Mixed in with this are the day to day call outs, sometimes comical, mixed up with near death and finger biting high rise feats.  Along with pitifully wrenching grieving relatives of RTA’s (Road Traffic Accidents)

Next week it looks like all hell breaks lose, if hell was really fire, since the clip shows half the cast involved and at least two people trapped underground in water.

I am not so good on those bits.  It’s all a bit too realistic for me.  I mostly daren’t look.
Indeed if it looks like such realistic tragedy will be writ too large over the story/ narrative I am mostly interested in, ASBO and Kev, and to a lesser extent Kev and Mel, I may well ditch.

The whole thing is kept afloat by the excellent acting, especially of Jeremy Bamber as Kev and young ASBO, with his face made for sorrow.
Along with the big-eyed and eared naive part-time cage fighter father.  Who looks to me like he has got himself onto real trouble now with the evil and eponymous fixer with giant designer specs.

“I just need your password, just type in your digits” the fixer inveigles the bug-eyed with terror fire-fighter.
“It will all be OK”. (sure)  As the fixer paws the fire-fighter’s phone.  The more the fixer talks, the more the young father relaxes and believes and trusts the fixer man in spectacles.  Big mistake son, as they might say down Mile End way.

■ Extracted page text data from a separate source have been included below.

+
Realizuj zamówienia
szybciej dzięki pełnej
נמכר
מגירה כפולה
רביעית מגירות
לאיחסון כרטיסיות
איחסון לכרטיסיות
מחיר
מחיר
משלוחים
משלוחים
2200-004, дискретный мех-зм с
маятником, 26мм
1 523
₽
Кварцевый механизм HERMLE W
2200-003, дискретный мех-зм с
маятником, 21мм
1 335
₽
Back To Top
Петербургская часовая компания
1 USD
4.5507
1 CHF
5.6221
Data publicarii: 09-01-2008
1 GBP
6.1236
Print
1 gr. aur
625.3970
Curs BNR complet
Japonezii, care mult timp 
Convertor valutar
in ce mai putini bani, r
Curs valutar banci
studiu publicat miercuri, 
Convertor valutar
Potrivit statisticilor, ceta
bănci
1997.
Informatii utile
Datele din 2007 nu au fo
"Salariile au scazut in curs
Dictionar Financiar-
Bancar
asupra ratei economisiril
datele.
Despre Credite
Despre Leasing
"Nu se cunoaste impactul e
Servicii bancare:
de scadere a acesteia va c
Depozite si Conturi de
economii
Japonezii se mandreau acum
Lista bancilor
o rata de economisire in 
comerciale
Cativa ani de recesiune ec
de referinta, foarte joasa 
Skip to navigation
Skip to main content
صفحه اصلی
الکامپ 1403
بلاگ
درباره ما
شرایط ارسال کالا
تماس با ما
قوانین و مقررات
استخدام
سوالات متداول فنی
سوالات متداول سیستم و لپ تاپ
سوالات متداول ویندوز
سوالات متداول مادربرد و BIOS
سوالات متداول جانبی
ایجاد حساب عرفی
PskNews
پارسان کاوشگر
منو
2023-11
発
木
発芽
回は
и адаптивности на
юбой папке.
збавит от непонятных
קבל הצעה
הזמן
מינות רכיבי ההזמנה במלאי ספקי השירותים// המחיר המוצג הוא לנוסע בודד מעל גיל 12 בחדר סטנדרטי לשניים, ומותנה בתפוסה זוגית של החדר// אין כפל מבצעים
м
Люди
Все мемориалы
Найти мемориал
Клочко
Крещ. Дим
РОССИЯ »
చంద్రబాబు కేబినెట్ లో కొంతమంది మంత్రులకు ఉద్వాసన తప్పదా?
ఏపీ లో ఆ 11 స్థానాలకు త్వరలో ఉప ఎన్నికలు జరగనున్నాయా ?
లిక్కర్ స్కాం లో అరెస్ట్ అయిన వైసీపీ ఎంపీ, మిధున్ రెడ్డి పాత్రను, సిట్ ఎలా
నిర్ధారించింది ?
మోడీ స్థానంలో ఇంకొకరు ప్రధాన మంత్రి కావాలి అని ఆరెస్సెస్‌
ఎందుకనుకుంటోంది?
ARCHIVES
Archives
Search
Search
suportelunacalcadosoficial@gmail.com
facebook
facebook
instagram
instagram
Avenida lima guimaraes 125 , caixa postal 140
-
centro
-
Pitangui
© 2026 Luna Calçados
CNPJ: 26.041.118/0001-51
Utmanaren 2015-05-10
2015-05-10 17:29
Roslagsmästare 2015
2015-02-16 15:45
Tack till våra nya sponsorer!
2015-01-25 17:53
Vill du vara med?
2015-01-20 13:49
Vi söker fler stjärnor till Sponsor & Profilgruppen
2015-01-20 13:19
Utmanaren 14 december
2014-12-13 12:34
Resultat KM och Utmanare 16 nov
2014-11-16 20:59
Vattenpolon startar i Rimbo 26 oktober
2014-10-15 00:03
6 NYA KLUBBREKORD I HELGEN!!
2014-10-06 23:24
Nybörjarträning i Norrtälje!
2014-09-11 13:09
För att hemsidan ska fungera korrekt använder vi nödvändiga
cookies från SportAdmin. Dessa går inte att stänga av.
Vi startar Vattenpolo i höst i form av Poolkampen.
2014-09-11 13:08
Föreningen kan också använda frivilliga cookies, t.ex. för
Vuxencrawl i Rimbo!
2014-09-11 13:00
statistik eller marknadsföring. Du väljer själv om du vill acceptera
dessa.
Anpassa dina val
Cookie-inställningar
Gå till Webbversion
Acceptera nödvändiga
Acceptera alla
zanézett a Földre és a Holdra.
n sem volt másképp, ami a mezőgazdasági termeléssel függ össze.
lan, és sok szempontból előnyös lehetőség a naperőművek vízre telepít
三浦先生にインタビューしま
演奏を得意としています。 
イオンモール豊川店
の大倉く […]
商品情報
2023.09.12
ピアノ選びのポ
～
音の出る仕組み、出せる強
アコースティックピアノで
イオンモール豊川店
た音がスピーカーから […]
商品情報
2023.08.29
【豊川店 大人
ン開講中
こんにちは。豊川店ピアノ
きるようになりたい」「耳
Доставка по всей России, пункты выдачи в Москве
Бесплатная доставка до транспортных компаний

The Smoke is all a bit overblown.  As in in your face and emotion and action heavy.
The experience of watching it is personal and moving and most of all believable.  It is up close and personal and you care about the characters.  Well most of them.

The women in The Smoke (apart from the officially feisty fire-fighter and Kev’s fiancée with her slightly soppy sidebar of human interest) are nicely evinced as variously angry, annoyed and unpleasant.  Or bonkers.
“But I’m due in Ipswich at 4 O’ clock!” a business woman says angrily as her boyfriend dangles from the top of an office block with a banner asking him to marry her.